Senator HILL —My question is directed to the Leader of the Government in the Senate. I remind him of Mr Keating's promise to the New South Wales ALP in June last year when he said he was committed to achieving full employment. I also remind the minister that the government's green paper was entitled Restoring full employment. Will he confirm that his government is still committed to this promise which was made not only to the party faithful but to the Australian people collectively? How does his government define `full employment' and when does he expect this goal to be achieved?

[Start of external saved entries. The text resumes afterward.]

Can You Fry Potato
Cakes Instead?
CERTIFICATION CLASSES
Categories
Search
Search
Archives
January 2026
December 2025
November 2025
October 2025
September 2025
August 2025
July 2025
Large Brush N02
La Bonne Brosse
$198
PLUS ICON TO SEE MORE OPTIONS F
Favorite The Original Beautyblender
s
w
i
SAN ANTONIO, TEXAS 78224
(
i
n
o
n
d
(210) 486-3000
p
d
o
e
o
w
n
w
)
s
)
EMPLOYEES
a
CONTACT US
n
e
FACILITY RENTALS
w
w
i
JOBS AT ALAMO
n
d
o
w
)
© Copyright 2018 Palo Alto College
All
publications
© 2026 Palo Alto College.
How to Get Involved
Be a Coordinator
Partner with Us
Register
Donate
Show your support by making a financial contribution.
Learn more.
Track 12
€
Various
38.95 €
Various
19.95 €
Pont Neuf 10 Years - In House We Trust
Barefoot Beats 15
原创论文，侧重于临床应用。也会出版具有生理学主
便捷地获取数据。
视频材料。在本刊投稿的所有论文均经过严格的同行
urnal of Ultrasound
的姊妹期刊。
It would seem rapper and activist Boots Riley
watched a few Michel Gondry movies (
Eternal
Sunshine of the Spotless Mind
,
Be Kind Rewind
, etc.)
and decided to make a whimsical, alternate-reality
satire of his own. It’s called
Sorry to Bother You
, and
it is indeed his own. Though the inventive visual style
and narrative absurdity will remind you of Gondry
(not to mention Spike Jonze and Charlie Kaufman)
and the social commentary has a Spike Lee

Senator GARETH EVANS —Full employment is not what it used to be in any of the Western developed economies; we all know that. The task is to achieve the highest possible level of employment and the lowest possible level of unemployment. What that has tended to mean in most people's perception in recent years, although there is by no means universal agreement about this, is that an unemployment rate in the order of, at best probably, five per cent—maybe even a little worse than that; six or seven per cent, but certainly about five per cent—is realistically what most people these days in the OECD and elsewhere around the developed economies would regard as the highest achievable level of employment. I am not sure exactly how the employment minister would currently define that. I will ask him and seek further information on that, but that is my estimation and my understanding, anyway, of where we are trying realistically to get to, given the nature of new forms of economic organisation and the realities of current industrialised economies.

Senator HILL —Mr President, I ask a supplementary question. Presuming that is what the Prime Minister did mean, although I think that those he spoke to would have interpreted it differently, I ask the minister: why be so pessimistic? Why acknowledge at the outset that the government cannot achieve better than a five per cent rate of unemployment? Why determine from the outset a destiny of long-term unemployment for tens of thousands of Australians? Why is that the best the government can possibly aim to achieve?

Senator GARETH EVANS —In a couple of hours, we will be making very clear what we are going to be doing for those tens of thousands of long-term unemployed Australians. In that particular paper, we will be giving a hope that was never conceivable for any Australians when this particular mob was last in government. We are confident that the kinds of economic policies that we have put in place over the last few years have created an environment in which new hope will be given to those who are outside the work force at the moment and who have been unable to get back into it.

  In the last year or 18 months alone, something like 230,000 jobs have been re-created. Some of them were lost during the recession years—we all know that. The rate at which they are being re-created, and the rate at which we believe they will be able to be re-created with the package of new incentives and new encouragements that will be announced in a couple of hours, gives us all a great deal more confidence than anyone could reasonably have in an environment facing the sorts of policies that the opposition is talking about. In terms of company tax alone, the differences are self-evident.